### AUSZUG ZUM LESEN
——————————
Kommentar
10:12 Uhr, 03.05.2022

Wie Anleger am Aktienmarkt eine Rezession einpreisen

Es bleibt dabei, Anleger glauben nicht daran, dass es der Fed gelingen wird, eine Rezession zu vermeiden. Das Einpreisen der Rezession hat bereits begonnen.

Kaum etwas drückt eine drohende Rezession so gut aus wie die Nachfrage nach defensiven Aktien. Zu defensiven Werten gehören alle Unternehmen, deren Geschäftsmodell nicht übermäßig stark mit der Konjunktur schwankt. Im Abschwung oder während einer Rezession verzichten Konsumenten auf eine ganze Reihe an Gütern. Verbraucher denken genau nach, ob sie z.B. einen neuen Fernseher gerade jetzt benötigen. Über bestimmte andere Güter muss man nicht nachdenken. Der Konsum ist nicht optional und freiwillig. Dazu zählen Güter des täglichen Bedarfs wie Zahnpasta oder auch Strom und Wasser. Unternehmen, die solche Güter produzieren, gelten als relativ sichere Anlagen auch in Zeiten einer Rezession.

Der Vorteil im Abschwung (stabiles Geschäftsmodell) ist ein Nachteil im Aufschwung. Obwohl die Wirtschaft rasant wächst, können defensive Branchen nicht mithalten. Sie wachsen langsamer. Da die Wirtschaft über lange Zeiträume mehr wächst als schrumpft, zeigen defensive Werte langfristig eine Underperformance (Grafik 1).


Wer mehr Rendite haben will, muss in zyklische Sektoren investieren. Wie der Name schon vermuten lässt, sind zyklische Aktien vom Konjunkturzyklus abhängig. Der konjunkturelle Trend zeigt derzeit nach unten. Entsprechend kommt es zu einer interessanten Divergenz.
——————————
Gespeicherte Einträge
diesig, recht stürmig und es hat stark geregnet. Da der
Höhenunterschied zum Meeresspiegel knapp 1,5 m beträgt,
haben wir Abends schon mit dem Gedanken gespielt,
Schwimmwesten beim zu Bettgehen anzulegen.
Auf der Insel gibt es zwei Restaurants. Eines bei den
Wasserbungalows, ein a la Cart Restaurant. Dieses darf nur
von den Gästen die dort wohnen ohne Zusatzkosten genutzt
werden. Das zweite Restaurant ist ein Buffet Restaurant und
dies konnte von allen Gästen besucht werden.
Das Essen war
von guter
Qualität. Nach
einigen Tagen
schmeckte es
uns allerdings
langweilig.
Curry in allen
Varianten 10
——————————
### HINWEISE ZUR BEARBEITUNG
Gib für jede Aussage an, ob sie mit dem Kommentar über defensive Aktien übereinstimmt: (a) Defensive Werte zeigen langfristig eine Underperformance. (b) Im Aufschwung wachsen defensive Branchen mindestens so schnell wie die Wirtschaft. (c) Strom und Wasser werden als Güter des täglichen Bedarfs genannt. Antworte jeweils mit Ja oder Nein und zitiere die entscheidenden Worte des Kommentars wörtlich. Die Daten spielen hierfür keine Rolle.

### ERLEDIGTE AUFGABE
(a) Ja: „Da die Wirtschaft über lange Zeiträume mehr wächst als schrumpft, zeigen defensive Werte langfristig eine Underperformance“
(b) Nein: „Obwohl die Wirtschaft rasant wächst, können defensive Branchen nicht mithalten. Sie wachsen langsamer.“
(c) Ja: „Dazu zählen Güter des täglichen Bedarfs wie Zahnpasta oder auch Strom und Wasser.“